This article will focus on why Australian banks present a better opportunity than American banks at the present moment. To start with, I will say that I have been a naysayer on buying American banking stocks for a while, and I have been proven wrong. The stocks have rallied hard along with most sectors and investors who had the nerve to stay committed did quite well, although it has been a very rocky road in financials over the past 2-3 years. However, given that, the Australian economy and banking sector have also done very well during the same time period, and I believe they possess less risk going forward.
Going back a few years, Australian banks were less exposes to the debt crisis in Europe than both American and European banks. When the recession hit, these banks actually stayed profitable and wrote down far less in under-performing loans. Australian banking stocks certainly took a hit along with everything else, but important legacy effects remain. For one, their banking sector is not as heavily regulated. Also, there is a persistent fear in the U.S. that additional regulation is necessary, which is not occurring to the same degree in Australia.

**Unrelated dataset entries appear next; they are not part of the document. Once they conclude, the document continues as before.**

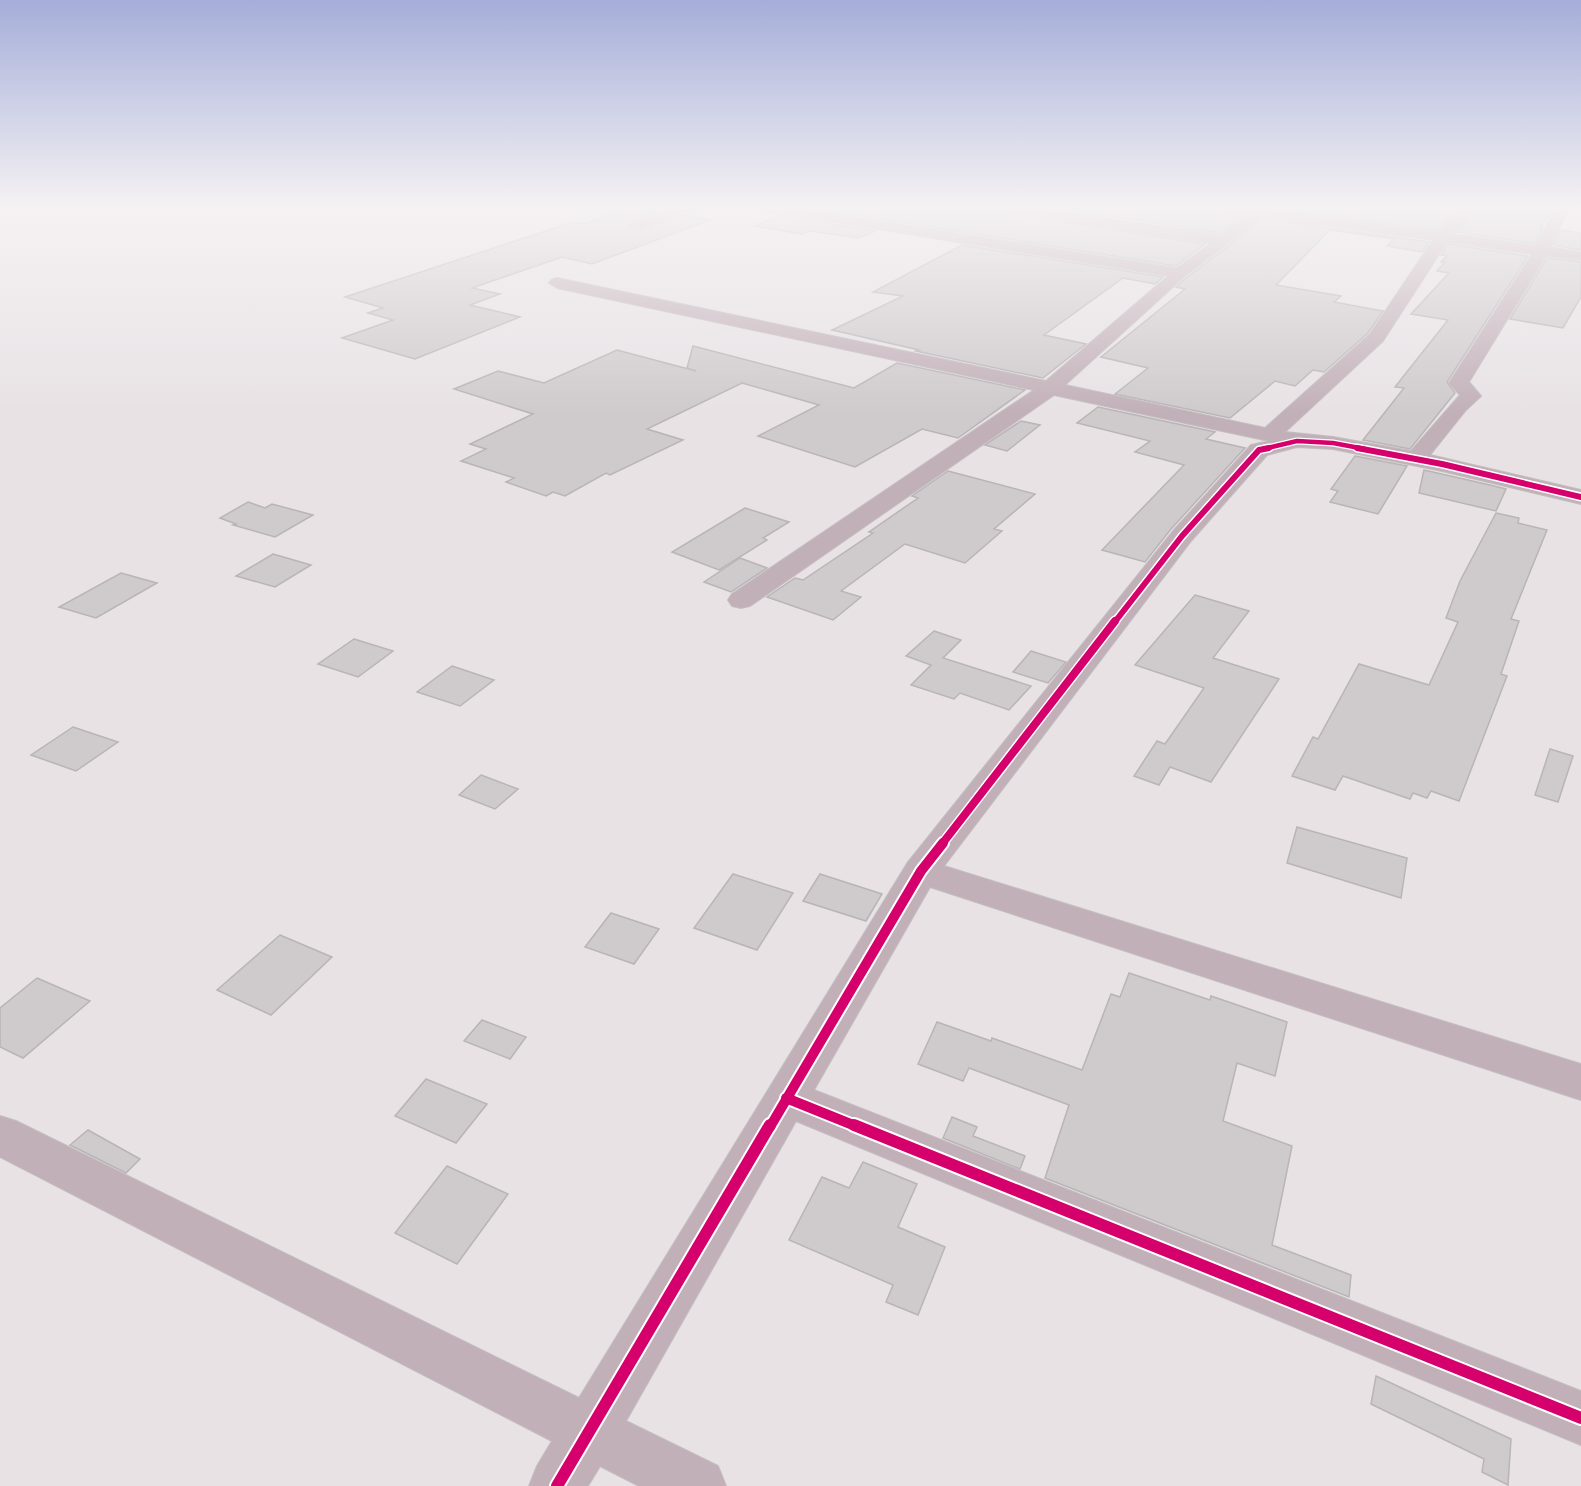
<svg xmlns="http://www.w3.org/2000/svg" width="1581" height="1486" viewBox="0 0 1581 1486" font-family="Ubuntu,sans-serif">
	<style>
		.building { fill: #cfcacc; stroke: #b9b4b6; stroke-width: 1.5 }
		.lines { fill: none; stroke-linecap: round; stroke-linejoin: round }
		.minor-casing { stroke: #c3bfc1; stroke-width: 2 }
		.minor { fill: #c2b0b8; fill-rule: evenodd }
		.cycleway-far4-casing { stroke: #fff; stroke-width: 7 }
		.cycleway-far3-casing { stroke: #fff; stroke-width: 9 }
		.cycleway-far2-casing { stroke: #fff; stroke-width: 11 }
		.cycleway-far1-casing { stroke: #fff; stroke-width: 14 }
		.cycleway-casing { stroke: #fff; stroke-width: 16 }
		.cycleway-far4 { stroke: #d6006c; stroke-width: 4.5 }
		.cycleway-far3 { stroke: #d6006c; stroke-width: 6 }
		.cycleway-far2 { stroke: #d6006c; stroke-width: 8 }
		.cycleway-far1 { stroke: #d6006c; stroke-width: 10 }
		.cycleway { stroke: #d6006c; stroke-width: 12 }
	</style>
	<rect width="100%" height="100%" fill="#e8e2e5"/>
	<g class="building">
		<path d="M805,205h147l253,39 -29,22 -375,-60z"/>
		<path d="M1040,205h151l14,6 37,5 -22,17z"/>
		<path d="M1285,205h173l-20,25 -158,-21z"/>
		<path d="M1477,205h11l62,8 -10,14h3l-8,17 -78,-12z"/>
		<path d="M635,207l22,4 -27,10 -2,5 8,5 48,-16 26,5 -118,44 -30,-7 -90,31 28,6 -30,11 50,12 -105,42 -73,-21 51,-18 -25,-7 15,-5 -38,-11 228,-75 10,2z"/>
		<path d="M779,216l96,15 -16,7 -49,-7 -8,3 -48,-8z"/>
		<path d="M1264,219l165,23 -7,10 -35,-6 7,-7 -64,-9 -54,55 65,11 -7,6 49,9 -15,22 -44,39 -11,-2 -18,16 -20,-5 -45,37 -115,-24 33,-26 -47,-11 84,-68 -9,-2 10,-9z"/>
		<path d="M1561,230l20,3v17l-28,-5z"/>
		<path d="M1448,244l80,12 -81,126 8,11 -45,56 -47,-9 41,-52 -9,-1 53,-67 -37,-6 38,-41 -12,-2 8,-9h-4l6,-6 -6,-1z"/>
		<path d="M962,245l201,32 -8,7 -32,-6 -79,57 42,9 -43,34 -127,-27 3,-1 -87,-20 71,-34 -30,-4z"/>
		<path d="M1547,258l34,4v35l-18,31 -53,-9z"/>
		<path d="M693,346l161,42 43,-25 128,27 -67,48 -36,-9 -67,38 -97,-31 61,-31 -77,-22 -95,46 36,11 -73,35 -4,-2 -41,23 -12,-4 -7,4 -40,-14 8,-4 -53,-17 25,-12 -16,-5 63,-30 -79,-25 44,-18 46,12 73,-33 79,21 -9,-3z"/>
		<path d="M1098,407l117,25 -9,7 39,9 -74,81 -26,33 -43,-12 82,-85 -49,-13 15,-11 -73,-18z"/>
		<path d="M1021,421l19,4 -33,26 -22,-6z"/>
		<path d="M1355,456l52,10 -29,48 -48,-12 8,-11 -7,-2z"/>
		<path d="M1424,470l66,15 16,4 -10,22 -77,-18z"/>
		<path d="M948,471l87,23 -41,35 8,2 -37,32 -60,-19 -64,47 20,6 -28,23 -66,-23 28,-19 8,2 70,-47 -4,-1 49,-34 -6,-2z"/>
		<path d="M248,502l17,6 7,-4 41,11 -38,22 -42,-12 3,-1 -16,-6z"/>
		<path d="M745,508l44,14 -26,16 4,2 -48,30 -47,-18z"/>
		<path d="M1496,513l23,5 -1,5 29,7 -36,89 8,2 -18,53 6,2 -48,125 -28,-10 -4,7 -14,-5 -3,6 -67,-23 -8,14 -43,-14 21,-39 5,2 41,-75 70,21 29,-63 -12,-4 14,-37z"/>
		<path d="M273,554l38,11 -36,22 -39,-11z"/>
		<path d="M740,558l27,10 -36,24 -27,-10z"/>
		<path d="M121,573l36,10 -61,35 -37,-11z"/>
		<path d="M1195,595l54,16 -36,47 66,21 -68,103 -41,-15 -11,18 -25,-9 23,-35 8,3 39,-56 -69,-23z"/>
		<path d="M934,631l27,9 -18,18 88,28 -22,24 -49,-17 -6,6 -43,-14 20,-20 -25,-9z"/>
		<path d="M354,639l39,12 -35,26 -40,-13z"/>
		<path d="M1031,651l35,11 -18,21 -35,-11z"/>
		<path d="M452,666l42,14 -34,26 -43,-14z"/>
		<path d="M73,727l45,15 -42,29 -45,-16z"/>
		<path d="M1550,749l23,7 -15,46 -23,-7z"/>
		<path d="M481,775l37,14 -23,20 -36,-14z"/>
		<path d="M1297,827l110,31 -6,40 -114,-35z"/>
		<path d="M733,874l60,19 -36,57 -63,-22z"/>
		<path d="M820,874l62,20 -16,27 -63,-20z"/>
		<path d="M611,913l48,16 -25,35 -49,-17z"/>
		<path d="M280,935l52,22 -61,58 -54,-25z"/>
		<path d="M1129,973l81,27 1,-4 76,26 -12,54 -38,-13 -14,58 69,25 -20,99 79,30 -2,22 -304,-119 24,-73 -100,-37 -6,13 -45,-17 19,-42 54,19 1,-3 90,32 29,-76 9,3z"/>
		<path d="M37,978l53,23 -67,57 -23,-11v-39z"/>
		<path d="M482,1020l44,17 -16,22 -46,-18z"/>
		<path d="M426,1079l61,25 -31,39 -61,-27z"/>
		<path d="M952,1117l25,10 -4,9 52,20 -5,13 -77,-31z"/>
		<path d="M88,1130l52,29 -14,14 -56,-28z"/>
		<path d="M863,1162l54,22 -19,43 47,20 -27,68 -32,-13 7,-17 -104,-45 33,-63 27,11z"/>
		<path d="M447,1166l61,28 -51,70 -62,-31z"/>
		<path d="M1376,1376l135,63 -3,46 -26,-13 2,-13 -113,-55z"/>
	</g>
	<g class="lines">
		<defs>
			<g id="minor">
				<path d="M680,205h20l-2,3 -56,20 -5,1 -7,-4 2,-3z"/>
				<path d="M745,205h33l399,63 34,-25 -222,-34 -7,-4h34l205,30 27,-20 -43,-6 -7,-4h37l22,3 4,-3h16l-5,5 167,22 22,-27h14l-22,29 83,12 21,-41h14l-21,42 31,5v8l-35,-4 -77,126 12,14 -15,14 -36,45 151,35v14l-139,-33 -109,-22 -36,-2 -30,8 -76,86 -247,325 637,198v36l-651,-213 -116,203 767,301v54l-785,-324 -170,300 92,45 8,20h-87l-39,-20 -12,20h-59l8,-20 15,-25 -552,-284v-41l16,5 563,277 329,-536 265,-331 78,-86 18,-4 -215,-46 -304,211 -9,2 -9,-2 -4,-6 4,-6 302,-204 -477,-102 -8,-5 2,-3 6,-2 489,103 122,-105 -416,-67zM1263,217l170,23 -63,94 -105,94 -200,-43 120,-109zM1447,242l85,12 -83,129 11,12 -49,56 -78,-14 -48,-5 98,-91z"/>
			</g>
		</defs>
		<use href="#minor" class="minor-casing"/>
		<use href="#minor" class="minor"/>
		<defs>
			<path id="cycleway-far4" d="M1263,449l34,-8 36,2 32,6"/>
			<g id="cycleway-far3">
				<path d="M1357,448l85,16 139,33"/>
				<path d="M1114,623l68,-87 77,-86 10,-2"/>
			</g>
			<path id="cycleway-far2" d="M942,844l173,-223"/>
			<g id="cycleway-far1">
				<path d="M786,1098l72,29"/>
				<path d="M770,1127l151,-256 22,-28"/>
			</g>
			<g id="cycleway">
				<path d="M854,1125l727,293"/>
				<path d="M557,1486l213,-361"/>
			</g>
		</defs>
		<use href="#cycleway-far4" class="cycleway-far4-casing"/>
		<use href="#cycleway-far3" class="cycleway-far3-casing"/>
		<use href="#cycleway-far2" class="cycleway-far2-casing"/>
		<use href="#cycleway-far1" class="cycleway-far1-casing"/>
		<use href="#cycleway" class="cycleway-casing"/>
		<use href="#cycleway-far4" class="cycleway-far4"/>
		<use href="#cycleway-far3" class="cycleway-far3"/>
		<use href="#cycleway-far2" class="cycleway-far2"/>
		<use href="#cycleway-far1" class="cycleway-far1"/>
		<use href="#cycleway" class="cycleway"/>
	</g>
	<linearGradient id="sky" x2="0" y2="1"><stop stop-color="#a5aed9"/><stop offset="0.5" stop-color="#f5f2f3"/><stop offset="1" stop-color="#f5f2f3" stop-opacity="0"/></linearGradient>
	<rect width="1581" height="413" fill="url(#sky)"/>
</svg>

I will now compare two U.S. banking stocks to two Australian ones -- Citibank (NYSE:C) and Wells Fargo (NYSE:WFC) to Westpac Banking Corporation (NYSE:WBK) and Australia and New Zealand Banking (OTCPK:ANZBY). My main focus is on dividend paying stocks and risk aversion. The following facts will demonstrate why Australian banks are the better choice presently.
As I mentioned, all four of these stocks prices were hit hard during the recession. How they recovered is where the differences lie. To start, prior to the recession C was paying a dividend of $3.2 that yielded over 6% annually. In '09 it was dropped to $.10/share and was then discontinued. It was not reinstated until May '11 at $.01/share and that is where it sits today, yielding .09% for investors. WFC also dropped its dividend from $.34/share to $.05/share and did not start paying a meaningful dividend until May '11. Currently, the dividend sits at $.30/share yielding 2.66% annually.
In comparison, during the recession WBK was still paying a dividend that yielded over 5%. While it did drop during that time period, the company has raised its dividend every year since, and including '09. That demonstrates a more resilient balance sheet than its American counterparts. The dividend currently is $4.37/share and yields just under 5%. It is important to point out that Australian companies pay their dividends semi-annually which is one reason why the payouts individually are larger- investors receive them only twice a year as opposed to four times in America.
ANZBY's dividend did drop about 40% during the 2008-09 period. However, by 2010 it was paying a dividend that was higher than before the crash, and today it pays a dividend of $.83/share that also yields just under 5%. This payout is 43% higher per share than prior to the crash.
The takeaway here is that Australian banks were stronger during the crisis. They did not have to cut out dividends to the extreme that our American banks did, and were able to reinstate them to even higher levels much faster. While WFC has gotten back to a level before the crash, it took much longer. Also, the yields are much higher on WBK and ANZBY, so that is clearly more attractive for dividend investors.
I also think that the Australian economy presents less of a immediate threat. The current U.S. unemployment rate stands at 7.6%, while in Australian it is 5.6% (as of April '13). A lower unemployment rate usually indicates higher consumer confidence, higher spending, and higher wages, all of which contribute to inflation which is positive for stocks. Coupled with less regulatory pressure, I think the Australian banking sector presents a less cloudy future.
Finally, Australian banks are better supported by their earnings at the moment. C's PE is 18, while WFC trades at 11. In comparison, WBK has a PE of 16 and ANZBY's is 14. To me, C represents a very unattractive option because its dividend is insignificant and it trades at a higher multiple than its peers. While WFC is cheaper than its Australian competitors, I feel that the Australian banks are worth paying a higher price for because their dividend payouts are larger. Coupled with the fact that China is one of Australia's biggest trading partners and Australia's proximity to the rest of Asia well positions the country to benefit immensely if growth continues in that region.
The bottom line is, all four stocks have performed well over the past year. However, long-term investors in American banking stocks can take little comfort in that. Over a five year period WBK and ANZBY have returned roughly 60% each while WFC has returned about 35% during the same period and C is down significantly. Our focus should be on long-term appreciation, not short-term trends. The legacy here is that Australian banks have proven themselves to be more reliable investments.
Disclosure: I am long WFC, WBK. I wrote this article myself, and it expresses my own opinions. I am not receiving compensation for it (other than from Seeking Alpha). I have no business relationship with any company whose stock is mentioned in this article.